• _Reading text_:

Many individuals and families devote the holidays to visiting with friends and families or slipping away from the hustle and bustle for a little R and R, but the festive season is also known for eating. And lots of it. Turkey, hams, pies, pumpkins, stuffing, latkes, candy canes, chocolates, you name it, it is being consumed. So whether traveling far or near, here is a list of the top towns to get your eat on over the holidays:

 

Northeast

Bar Harbor, Maine

Peek out of the window of the bed and breakfast to watch snowflakes fall through the twinkling glow of a lighthouse. That’s the kind of enchanting holiday experience visitors will find in Maine. Festivals, sleigh rides and shopping can easily fill a day, but to fill that grumbling belly, Maine lobster is a must. According to the Maine Lobster Council, most lobsters are caught between late June and late December, so skip down to the docks and watch the fishermen bring in their pots full of these fresh crustaceans. Then, find a local chef or a DIY recipe to cook up this prized seafood. Maine’s natural beauty, delicious food and great camaraderie earned it top honors from Away.com as a quintessential destination for a getaway.

 

South

New Orleans

There are few places in the world that take food more seriously than New Orleans. Reaching to the city’s strong French heritage, families and restaurants in “The Big Easy” have reincarnated a Creole custom called Reveillon, a multi-course meal that was originally served after midnight mass on Christmas Eve. Many restaurants have a diverse holiday menu from foie gras to shrimp remoulade to turkey with chestnuts, and finish the courses with desserts like bread pudding or pumpkin cheesecake. Reserve some time to hear the caroling at St. Louis Cathedral, then get back on the food train at a jazz or gospel brunch in the French Quarter and see free cooking demonstrations by top chefs.

• _Source data_:

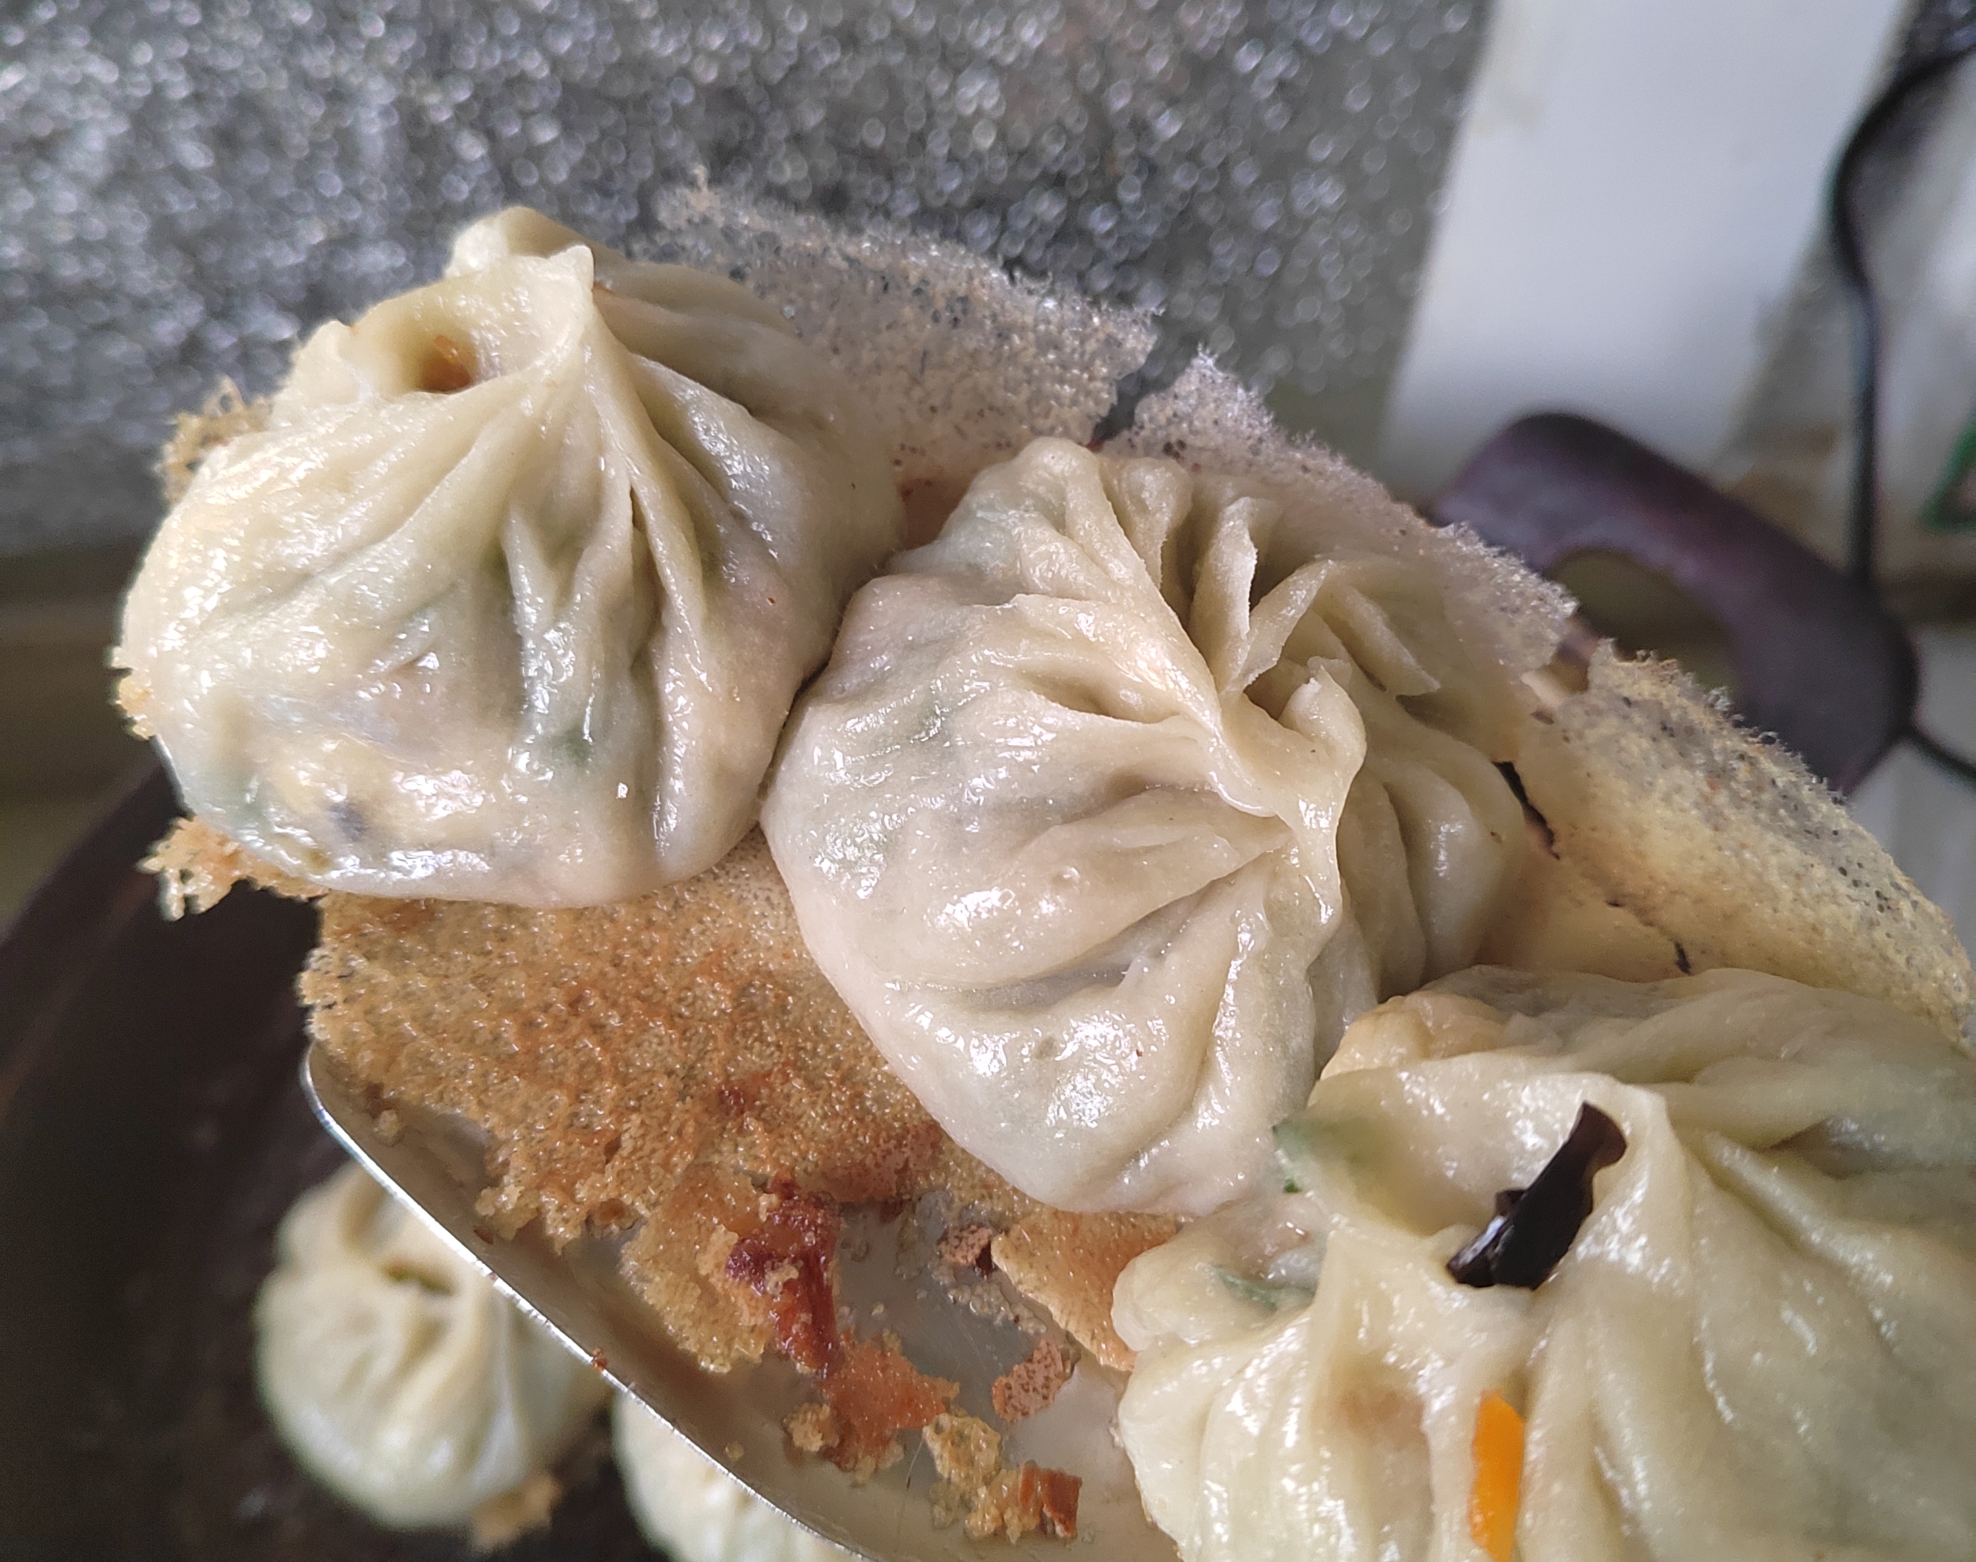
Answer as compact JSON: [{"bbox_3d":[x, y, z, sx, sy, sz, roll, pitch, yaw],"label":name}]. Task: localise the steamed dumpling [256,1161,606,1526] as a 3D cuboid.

• _Assignment_: Reproduce the part of the holiday food text starting with "Peek out of" and going on through "for a getaway.".

• _Your solution_:
Peek out of the window of the bed and breakfast to watch snowflakes fall through the twinkling glow of a lighthouse. That’s the kind of enchanting holiday experience visitors will find in Maine. Festivals, sleigh rides and shopping can easily fill a day, but to fill that grumbling belly, Maine lobster is a must. According to the Maine Lobster Council, most lobsters are caught between late June and late December, so skip down to the docks and watch the fishermen bring in their pots full of these fresh crustaceans. Then, find a local chef or a DIY recipe to cook up this prized seafood. Maine’s natural beauty, delicious food and great camaraderie earned it top honors from Away.com as a quintessential destination for a getaway.